START Source records

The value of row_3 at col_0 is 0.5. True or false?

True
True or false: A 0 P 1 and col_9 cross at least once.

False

END Source records
START Source records

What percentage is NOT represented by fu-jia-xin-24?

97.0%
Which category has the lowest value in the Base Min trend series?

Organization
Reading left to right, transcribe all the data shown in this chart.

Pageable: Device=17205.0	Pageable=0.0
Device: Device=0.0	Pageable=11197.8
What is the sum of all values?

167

END Source records

Request:
List every line of the listing above that contains the word "Pageable".

Solution for this task:
Pageable: Device=17205.0	Pageable=0.0
Device: Device=0.0	Pageable=11197.8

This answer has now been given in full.